◆ **EXERCISE**
Arrange every line of the listing below as a Markdown table with two columns, No. and Entry. Number the rows in order and leave out any blank lines.

◆ **DATA SECTION**

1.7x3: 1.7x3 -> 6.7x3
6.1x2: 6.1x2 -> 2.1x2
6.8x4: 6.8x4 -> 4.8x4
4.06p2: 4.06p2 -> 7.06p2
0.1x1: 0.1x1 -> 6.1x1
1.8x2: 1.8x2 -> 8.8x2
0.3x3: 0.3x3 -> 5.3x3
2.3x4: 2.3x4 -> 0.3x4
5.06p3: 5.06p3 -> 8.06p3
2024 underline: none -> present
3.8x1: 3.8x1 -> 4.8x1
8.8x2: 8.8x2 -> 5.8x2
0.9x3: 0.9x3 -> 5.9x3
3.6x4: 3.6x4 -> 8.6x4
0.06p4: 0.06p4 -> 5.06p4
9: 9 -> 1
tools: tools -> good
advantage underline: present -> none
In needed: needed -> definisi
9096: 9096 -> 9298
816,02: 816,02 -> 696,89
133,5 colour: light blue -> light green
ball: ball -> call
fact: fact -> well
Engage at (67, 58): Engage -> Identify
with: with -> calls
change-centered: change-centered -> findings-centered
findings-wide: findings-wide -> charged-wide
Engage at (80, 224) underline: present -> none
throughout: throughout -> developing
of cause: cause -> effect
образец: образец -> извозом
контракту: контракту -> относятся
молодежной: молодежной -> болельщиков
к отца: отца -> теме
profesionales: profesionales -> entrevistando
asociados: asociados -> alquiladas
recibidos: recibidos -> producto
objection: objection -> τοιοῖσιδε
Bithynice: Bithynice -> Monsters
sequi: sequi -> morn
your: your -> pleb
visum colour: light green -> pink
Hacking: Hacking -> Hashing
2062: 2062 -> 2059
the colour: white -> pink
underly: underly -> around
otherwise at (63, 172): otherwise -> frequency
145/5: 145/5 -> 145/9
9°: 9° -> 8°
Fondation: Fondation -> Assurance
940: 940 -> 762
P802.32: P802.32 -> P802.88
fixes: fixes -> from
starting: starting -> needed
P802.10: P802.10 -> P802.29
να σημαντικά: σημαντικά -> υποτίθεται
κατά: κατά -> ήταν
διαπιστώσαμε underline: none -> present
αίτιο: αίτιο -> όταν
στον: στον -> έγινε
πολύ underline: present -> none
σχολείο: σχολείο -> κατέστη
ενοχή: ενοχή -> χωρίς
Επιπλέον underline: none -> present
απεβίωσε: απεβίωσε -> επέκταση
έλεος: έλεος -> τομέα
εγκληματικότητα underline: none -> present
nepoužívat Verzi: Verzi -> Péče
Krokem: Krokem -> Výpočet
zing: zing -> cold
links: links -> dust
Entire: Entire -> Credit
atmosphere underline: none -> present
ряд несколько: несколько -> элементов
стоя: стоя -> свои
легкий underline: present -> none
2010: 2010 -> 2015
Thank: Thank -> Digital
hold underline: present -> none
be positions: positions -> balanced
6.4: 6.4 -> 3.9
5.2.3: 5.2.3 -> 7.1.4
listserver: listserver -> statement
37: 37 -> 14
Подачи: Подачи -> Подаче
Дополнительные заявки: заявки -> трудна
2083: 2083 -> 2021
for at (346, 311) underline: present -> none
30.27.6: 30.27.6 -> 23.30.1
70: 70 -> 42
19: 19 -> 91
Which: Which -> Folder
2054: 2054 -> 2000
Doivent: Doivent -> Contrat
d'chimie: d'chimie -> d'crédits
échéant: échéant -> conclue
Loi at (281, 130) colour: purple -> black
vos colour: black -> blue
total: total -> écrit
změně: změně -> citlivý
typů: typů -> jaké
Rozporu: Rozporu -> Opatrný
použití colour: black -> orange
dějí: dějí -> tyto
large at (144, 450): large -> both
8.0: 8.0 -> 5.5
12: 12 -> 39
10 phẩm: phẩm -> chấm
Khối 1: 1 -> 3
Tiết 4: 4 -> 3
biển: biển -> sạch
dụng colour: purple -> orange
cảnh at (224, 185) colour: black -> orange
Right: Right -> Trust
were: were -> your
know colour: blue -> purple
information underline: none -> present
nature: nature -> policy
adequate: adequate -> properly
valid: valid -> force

◆ **ANSWER FOR THE TASK**
| No. | Entry |
|---|---|
| 1 | 1.7x3: 1.7x3 -> 6.7x3 |
| 2 | 6.1x2: 6.1x2 -> 2.1x2 |
| 3 | 6.8x4: 6.8x4 -> 4.8x4 |
| 4 | 4.06p2: 4.06p2 -> 7.06p2 |
| 5 | 0.1x1: 0.1x1 -> 6.1x1 |
| 6 | 1.8x2: 1.8x2 -> 8.8x2 |
| 7 | 0.3x3: 0.3x3 -> 5.3x3 |
| 8 | 2.3x4: 2.3x4 -> 0.3x4 |
| 9 | 5.06p3: 5.06p3 -> 8.06p3 |
| 10 | 2024 underline: none -> present |
| 11 | 3.8x1: 3.8x1 -> 4.8x1 |
| 12 | 8.8x2: 8.8x2 -> 5.8x2 |
| 13 | 0.9x3: 0.9x3 -> 5.9x3 |
| 14 | 3.6x4: 3.6x4 -> 8.6x4 |
| 15 | 0.06p4: 0.06p4 -> 5.06p4 |
| 16 | 9: 9 -> 1 |
| 17 | tools: tools -> good |
| 18 | advantage underline: present -> none |
| 19 | In needed: needed -> definisi |
| 20 | 9096: 9096 -> 9298 |
| 21 | 816,02: 816,02 -> 696,89 |
| 22 | 133,5 colour: light blue -> light green |
| 23 | ball: ball -> call |
| 24 | fact: fact -> well |
| 25 | Engage at (67, 58): Engage -> Identify |
| 26 | with: with -> calls |
| 27 | change-centered: change-centered -> findings-centered |
| 28 | findings-wide: findings-wide -> charged-wide |
| 29 | Engage at (80, 224) underline: present -> none |
| 30 | throughout: throughout -> developing |
| 31 | of cause: cause -> effect |
| 32 | образец: образец -> извозом |
| 33 | контракту: контракту -> относятся |
| 34 | молодежной: молодежной -> болельщиков |
| 35 | к отца: отца -> теме |
| 36 | profesionales: profesionales -> entrevistando |
| 37 | asociados: asociados -> alquiladas |
| 38 | recibidos: recibidos -> producto |
| 39 | objection: objection -> τοιοῖσιδε |
| 40 | Bithynice: Bithynice -> Monsters |
| 41 | sequi: sequi -> morn |
| 42 | your: your -> pleb |
| 43 | visum colour: light green -> pink |
| 44 | Hacking: Hacking -> Hashing |
| 45 | 2062: 2062 -> 2059 |
| 46 | the colour: white -> pink |
| 47 | underly: underly -> around |
| 48 | otherwise at (63, 172): otherwise -> frequency |
| 49 | 145/5: 145/5 -> 145/9 |
| 50 | 9°: 9° -> 8° |
| 51 | Fondation: Fondation -> Assurance |
| 52 | 940: 940 -> 762 |
| 53 | P802.32: P802.32 -> P802.88 |
| 54 | fixes: fixes -> from |
| 55 | starting: starting -> needed |
| 56 | P802.10: P802.10 -> P802.29 |
| 57 | να σημαντικά: σημαντικά -> υποτίθεται |
| 58 | κατά: κατά -> ήταν |
| 59 | διαπιστώσαμε underline: none -> present |
| 60 | αίτιο: αίτιο -> όταν |
| 61 | στον: στον -> έγινε |
| 62 | πολύ underline: present -> none |
| 63 | σχολείο: σχολείο -> κατέστη |
| 64 | ενοχή: ενοχή -> χωρίς |
| 65 | Επιπλέον underline: none -> present |
| 66 | απεβίωσε: απεβίωσε -> επέκταση |
| 67 | έλεος: έλεος -> τομέα |
| 68 | εγκληματικότητα underline: none -> present |
| 69 | nepoužívat Verzi: Verzi -> Péče |
| 70 | Krokem: Krokem -> Výpočet |
| 71 | zing: zing -> cold |
| 72 | links: links -> dust |
| 73 | Entire: Entire -> Credit |
| 74 | atmosphere underline: none -> present |
| 75 | ряд несколько: несколько -> элементов |
| 76 | стоя: стоя -> свои |
| 77 | легкий underline: present -> none |
| 78 | 2010: 2010 -> 2015 |
| 79 | Thank: Thank -> Digital |
| 80 | hold underline: present -> none |
| 81 | be positions: positions -> balanced |
| 82 | 6.4: 6.4 -> 3.9 |
| 83 | 5.2.3: 5.2.3 -> 7.1.4 |
| 84 | listserver: listserver -> statement |
| 85 | 37: 37 -> 14 |
| 86 | Подачи: Подачи -> Подаче |
| 87 | Дополнительные заявки: заявки -> трудна |
| 88 | 2083: 2083 -> 2021 |
| 89 | for at (346, 311) underline: present -> none |
| 90 | 30.27.6: 30.27.6 -> 23.30.1 |
| 91 | 70: 70 -> 42 |
| 92 | 19: 19 -> 91 |
| 93 | Which: Which -> Folder |
| 94 | 2054: 2054 -> 2000 |
| 95 | Doivent: Doivent -> Contrat |
| 96 | d'chimie: d'chimie -> d'crédits |
| 97 | échéant: échéant -> conclue |
| 98 | Loi at (281, 130) colour: purple -> black |
| 99 | vos colour: black -> blue |
| 100 | total: total -> écrit |
| 101 | změně: změně -> citlivý |
| 102 | typů: typů -> jaké |
| 103 | Rozporu: Rozporu -> Opatrný |
| 104 | použití colour: black -> orange |
| 105 | dějí: dějí -> tyto |
| 106 | large at (144, 450): large -> both |
| 107 | 8.0: 8.0 -> 5.5 |
| 108 | 12: 12 -> 39 |
| 109 | 10 phẩm: phẩm -> chấm |
| 110 | Khối 1: 1 -> 3 |
| 111 | Tiết 4: 4 -> 3 |
| 112 | biển: biển -> sạch |
| 113 | dụng colour: purple -> orange |
| 114 | cảnh at (224, 185) colour: black -> orange |
| 115 | Right: Right -> Trust |
| 116 | were: were -> your |
| 117 | know colour: blue -> purple |
| 118 | information underline: none -> present |
| 119 | nature: nature -> policy |
| 120 | adequate: adequate -> properly |
| 121 | valid: valid -> force |